# Samsung-Nook partnership just announced



## Saul Tanpepper

So, instead of Windows-based Nook, Microsoft has partnered with Samsung to offer a Galaxy Nook-branded tablet. Given Samsung's popularity, I think this bodes well for the Nook business.

http://variety.com/2014/digital/news/barnes-noble-hooks-samsung-for-co-branded-nook-tablets-1201214089/

http://www.geekwire.com/2014/interview-barnes-noble-ceo-on-nooks-samsung-deal-microsoft-partnership-and-amazon-rivalry/


----------



## gtkingauthor

I bought one, just because I'm a gadget whore! I think it's an interesting move and the fact you can download the Kindle app directly to it let's you have your cake and eat it too. Mentalet note, must try this on Kindle fire. Personally I prefer just the plain readers without all  the access to the Web and apps. I think it becomes too much of a distraction, especially for kids, which I am at heart.


----------



## Ann in Arlington

gtkingauthor said:


> Mentalet note, must try this on Kindle fire.


Try what?

Fire comes with Kindle integral to the Fire OS, of course. There is no 'Nook' app in Amazon's app store, but you can likely get it from 1mobile. Yes, it runs just fine according to reports. I've seen no need for it, however.
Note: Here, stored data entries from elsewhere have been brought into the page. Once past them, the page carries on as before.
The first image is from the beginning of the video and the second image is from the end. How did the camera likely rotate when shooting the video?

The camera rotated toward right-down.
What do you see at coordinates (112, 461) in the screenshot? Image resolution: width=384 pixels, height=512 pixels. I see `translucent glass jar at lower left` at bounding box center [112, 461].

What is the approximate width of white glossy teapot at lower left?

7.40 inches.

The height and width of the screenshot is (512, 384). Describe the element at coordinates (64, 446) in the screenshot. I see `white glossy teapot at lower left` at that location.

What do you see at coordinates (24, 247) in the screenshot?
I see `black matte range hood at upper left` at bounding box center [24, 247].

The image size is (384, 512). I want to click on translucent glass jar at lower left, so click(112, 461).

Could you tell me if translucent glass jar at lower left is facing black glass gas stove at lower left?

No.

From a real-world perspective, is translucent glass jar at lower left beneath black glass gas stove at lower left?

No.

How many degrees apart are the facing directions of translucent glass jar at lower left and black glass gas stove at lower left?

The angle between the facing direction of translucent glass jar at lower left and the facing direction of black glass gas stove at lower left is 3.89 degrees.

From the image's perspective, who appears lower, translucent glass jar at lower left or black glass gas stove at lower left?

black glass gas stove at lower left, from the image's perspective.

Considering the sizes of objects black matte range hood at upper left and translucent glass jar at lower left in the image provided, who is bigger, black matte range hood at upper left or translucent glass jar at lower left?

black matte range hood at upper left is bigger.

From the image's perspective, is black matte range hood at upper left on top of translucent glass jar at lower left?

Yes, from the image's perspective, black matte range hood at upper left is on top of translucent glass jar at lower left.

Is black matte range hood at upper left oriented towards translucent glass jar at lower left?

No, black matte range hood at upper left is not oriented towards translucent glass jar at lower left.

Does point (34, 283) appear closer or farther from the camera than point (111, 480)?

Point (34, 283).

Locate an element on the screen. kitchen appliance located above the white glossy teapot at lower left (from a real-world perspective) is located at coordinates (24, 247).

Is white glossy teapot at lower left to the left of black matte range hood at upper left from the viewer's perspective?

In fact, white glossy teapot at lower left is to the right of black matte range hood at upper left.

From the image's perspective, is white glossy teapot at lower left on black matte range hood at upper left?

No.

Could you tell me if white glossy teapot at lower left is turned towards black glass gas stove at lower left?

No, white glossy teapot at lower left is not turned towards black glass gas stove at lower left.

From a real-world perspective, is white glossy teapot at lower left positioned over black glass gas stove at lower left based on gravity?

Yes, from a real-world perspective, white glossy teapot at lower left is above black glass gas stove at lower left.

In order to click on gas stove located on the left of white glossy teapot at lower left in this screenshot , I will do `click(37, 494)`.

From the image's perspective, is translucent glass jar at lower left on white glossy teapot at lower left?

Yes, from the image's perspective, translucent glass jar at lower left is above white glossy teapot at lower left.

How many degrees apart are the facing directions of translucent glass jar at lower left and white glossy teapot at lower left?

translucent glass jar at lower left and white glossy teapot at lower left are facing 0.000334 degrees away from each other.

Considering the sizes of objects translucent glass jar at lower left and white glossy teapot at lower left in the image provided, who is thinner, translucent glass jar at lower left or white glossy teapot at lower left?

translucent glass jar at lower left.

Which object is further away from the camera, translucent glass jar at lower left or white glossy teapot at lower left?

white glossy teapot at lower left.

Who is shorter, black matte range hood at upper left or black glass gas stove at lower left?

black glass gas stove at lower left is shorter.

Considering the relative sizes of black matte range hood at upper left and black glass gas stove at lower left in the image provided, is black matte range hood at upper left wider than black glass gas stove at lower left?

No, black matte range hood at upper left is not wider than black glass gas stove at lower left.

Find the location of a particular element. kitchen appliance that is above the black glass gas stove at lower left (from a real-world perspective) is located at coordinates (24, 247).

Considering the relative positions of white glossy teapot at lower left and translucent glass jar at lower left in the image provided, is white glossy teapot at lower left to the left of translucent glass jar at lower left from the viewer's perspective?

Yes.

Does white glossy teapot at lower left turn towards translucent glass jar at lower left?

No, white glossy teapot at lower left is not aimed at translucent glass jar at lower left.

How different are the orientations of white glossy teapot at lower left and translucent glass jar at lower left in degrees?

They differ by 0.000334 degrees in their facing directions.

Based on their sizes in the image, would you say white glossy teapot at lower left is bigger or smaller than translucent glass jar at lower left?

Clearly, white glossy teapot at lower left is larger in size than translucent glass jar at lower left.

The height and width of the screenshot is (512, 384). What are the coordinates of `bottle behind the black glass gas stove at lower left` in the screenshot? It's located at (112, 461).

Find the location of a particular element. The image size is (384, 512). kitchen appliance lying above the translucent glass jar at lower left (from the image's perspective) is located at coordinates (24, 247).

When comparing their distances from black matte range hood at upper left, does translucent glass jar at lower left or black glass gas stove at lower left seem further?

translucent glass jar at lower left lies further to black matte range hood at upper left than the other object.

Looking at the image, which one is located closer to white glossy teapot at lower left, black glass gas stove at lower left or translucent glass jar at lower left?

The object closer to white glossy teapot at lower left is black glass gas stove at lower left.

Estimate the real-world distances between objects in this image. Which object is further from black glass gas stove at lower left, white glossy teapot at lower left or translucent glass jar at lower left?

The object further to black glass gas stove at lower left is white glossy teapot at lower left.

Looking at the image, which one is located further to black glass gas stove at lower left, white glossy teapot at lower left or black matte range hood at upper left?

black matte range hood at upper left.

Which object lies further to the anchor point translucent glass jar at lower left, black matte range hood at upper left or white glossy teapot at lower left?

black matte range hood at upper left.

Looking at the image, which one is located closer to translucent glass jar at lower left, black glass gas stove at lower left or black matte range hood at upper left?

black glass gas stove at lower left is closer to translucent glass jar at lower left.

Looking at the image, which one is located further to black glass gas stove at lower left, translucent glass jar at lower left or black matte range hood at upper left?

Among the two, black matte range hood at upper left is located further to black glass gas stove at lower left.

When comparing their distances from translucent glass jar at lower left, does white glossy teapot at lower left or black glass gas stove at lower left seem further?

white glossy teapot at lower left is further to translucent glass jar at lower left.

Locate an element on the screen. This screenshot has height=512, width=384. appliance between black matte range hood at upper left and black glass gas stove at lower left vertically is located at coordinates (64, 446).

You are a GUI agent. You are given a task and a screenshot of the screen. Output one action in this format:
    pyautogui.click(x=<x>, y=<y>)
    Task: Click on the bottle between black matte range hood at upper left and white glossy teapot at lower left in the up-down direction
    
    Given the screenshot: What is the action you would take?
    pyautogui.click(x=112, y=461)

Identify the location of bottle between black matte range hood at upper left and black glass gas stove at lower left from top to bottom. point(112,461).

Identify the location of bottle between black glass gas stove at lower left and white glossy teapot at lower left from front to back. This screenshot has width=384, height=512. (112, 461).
There's nothing I want to read that's ONLY on Nook.


----------



## gtkingauthor

Mentalet note??  What??  LOL!!  No idea where that 'et' came from, but you're right Ann, I meant trying to put the nook app on the kindle.  And again you're right about there being nothing specific to the nook that I can't get from Amazon for my Kindle.  And cheaper!


----------



## AuthorAdvocate

I hope it's a good move for Barnes n Noble. The Nook is a great device and it's good for authors since Nook readers aren't as price-sensitive as Kindle readers - but Barnes and Noble as a company is a disaster.


----------



## astonwest

Interesting that you can use the Kindle app on the Nook like this, now...but that does seem to be my one issue with my Nook Simple Touch (and the complaint I always have to field when people ask me why I don't read their Kindle-only books). Almost makes me want to consider the offer they were giving at B&N recently, where they wanted you to trade in your older Nook for a discount on a new one...


----------